Unlike Sinai, smoldering and thundering, Zion was “the city of the living God, the heavenly Jerusalem… to the general assembly and church of the firstborn… and to Jesus the mediator of the new covenant, and to the blood of sprinkling, that speaketh better things than that of Abel.”

But of course they had not come to that city at all. Yes, they had come to the geographic destination of Zion, but the people had not come to the spiritual destination of Zion that God desired for them. Jerusalem was an earthly city, rarely at peace, not even at unity with itself. They had come to the earthly Jerusalem, temporal, finite, and fraught with all the frailties of the cities of men.

So, this is what the writer to the Hebrews has set before us:
Abel was an innocent victim whose blood cried out for vengeance.
Esau was a firstborn son denied the blessing and inheritance that was his by right.
Moses was the terrified mediator of a covenant that he could neither make nor keep.
Sinai was an awesome experience of God, but terrifying.
Zion was the Promised Land, but the people did not/could not live up to their end of the promise.

This experience of law, land, and God held true until such a time that God divined to establish yet another covenant with his people. He would do so by sending his first and only son, Jesus, into the world.

God’s son was the inheritor of all the advantages and promises that a firstborn son is entitled to. He received the Father’s blessing as was his right. Jesus spoke to his father, and he heard his father speak back to him.
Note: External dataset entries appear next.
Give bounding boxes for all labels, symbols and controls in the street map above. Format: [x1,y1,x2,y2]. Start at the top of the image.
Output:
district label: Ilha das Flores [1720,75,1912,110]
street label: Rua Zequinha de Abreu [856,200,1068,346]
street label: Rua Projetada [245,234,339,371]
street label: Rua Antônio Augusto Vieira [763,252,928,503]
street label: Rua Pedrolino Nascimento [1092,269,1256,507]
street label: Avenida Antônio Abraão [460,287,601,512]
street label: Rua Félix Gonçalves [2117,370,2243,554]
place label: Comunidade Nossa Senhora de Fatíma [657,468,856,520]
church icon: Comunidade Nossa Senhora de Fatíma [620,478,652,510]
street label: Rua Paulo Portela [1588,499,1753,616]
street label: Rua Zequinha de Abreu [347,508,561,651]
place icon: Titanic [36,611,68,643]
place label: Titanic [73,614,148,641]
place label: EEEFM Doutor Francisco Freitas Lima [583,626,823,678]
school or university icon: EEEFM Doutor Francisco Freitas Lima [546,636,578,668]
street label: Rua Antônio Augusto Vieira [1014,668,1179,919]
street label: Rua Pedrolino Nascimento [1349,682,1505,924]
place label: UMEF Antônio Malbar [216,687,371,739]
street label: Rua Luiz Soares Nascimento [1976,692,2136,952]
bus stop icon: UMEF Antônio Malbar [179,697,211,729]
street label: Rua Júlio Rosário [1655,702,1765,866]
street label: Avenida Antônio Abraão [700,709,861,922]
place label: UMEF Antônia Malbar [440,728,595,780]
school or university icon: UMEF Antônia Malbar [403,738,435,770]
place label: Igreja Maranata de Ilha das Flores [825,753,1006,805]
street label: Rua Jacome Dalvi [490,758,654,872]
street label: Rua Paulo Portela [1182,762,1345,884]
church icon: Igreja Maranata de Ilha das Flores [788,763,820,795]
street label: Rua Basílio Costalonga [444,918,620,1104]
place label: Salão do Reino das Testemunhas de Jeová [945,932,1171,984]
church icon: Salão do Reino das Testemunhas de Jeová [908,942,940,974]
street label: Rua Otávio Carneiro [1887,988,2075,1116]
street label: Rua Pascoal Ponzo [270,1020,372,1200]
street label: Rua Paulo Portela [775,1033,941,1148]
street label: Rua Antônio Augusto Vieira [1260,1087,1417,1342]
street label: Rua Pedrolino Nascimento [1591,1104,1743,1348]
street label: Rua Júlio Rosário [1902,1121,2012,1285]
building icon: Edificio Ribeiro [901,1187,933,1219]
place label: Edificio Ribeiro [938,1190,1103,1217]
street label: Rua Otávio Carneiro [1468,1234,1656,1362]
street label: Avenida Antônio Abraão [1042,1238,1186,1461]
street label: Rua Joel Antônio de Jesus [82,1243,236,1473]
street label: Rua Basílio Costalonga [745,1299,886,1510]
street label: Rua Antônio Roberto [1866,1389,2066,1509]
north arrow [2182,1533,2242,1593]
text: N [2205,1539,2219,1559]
Some who heard these words thought it thundered, but to others, and to the son they heard words of kinship and blessing.

And though he was an innocent victim, nailed upon a cross, Jesus was content that his blood be shed by his own kin. But when his blood was sprinkled on the ground, it did not cry out for vengeance, but covered the sins of his killers, and his kin, and of anyone else who sought to live in relationship with him by faith.

And in doing so, do you see how Jesus transforms, and perfects the experience of God under the old dispensation? He is a new and perfect Abel, murdered by his own people, yet not vengeful, but merciful and forgiving.

He is the perfect son in relationship to the father, and through faith in him countless others, though at one time separated by race, creed, geography, and even death, are adopted, united and constituted into one spiritual family under the sovereignty of Christ. Jesus, unlike the terrified Moses, is at once the courageous author, mediator and finisher of this new covenant.

In light of this, why do we allow ourselves, who are so often divided and enslaved by sin to dwell at the foot of our own spiritual Sinais. We tremble before God, fearing his words, imagining all sorts of condemnation and horrible punishments for our pitiful and unimaginative sins. Or we ignore our misdeeds altogether, bravely asserting that there is no sin, there is no God, there is no hell, there is no heaven; all, equal and heinous lies we tell ourselves. Why do we do that, when what is set before us is a perfect and final destination already brought within reach?

Just a little bit of faith, the kind of faith that cries out, I believe, Lord help my unbelief, brings you unto the city of the living God, the heavenly Jerusalem, and to an innumerable company of angels, to the general assembly and church of the firstborn, which are written in heaven, and to God the Judge of all, and to the spirits of just men made perfect, and to Jesus the mediator of the new covenant, and to the blood of sprinkling, that speaketh better things than that of Abel. By faith, we have already come there, where Jesus bids you peace, and boldly to ascend.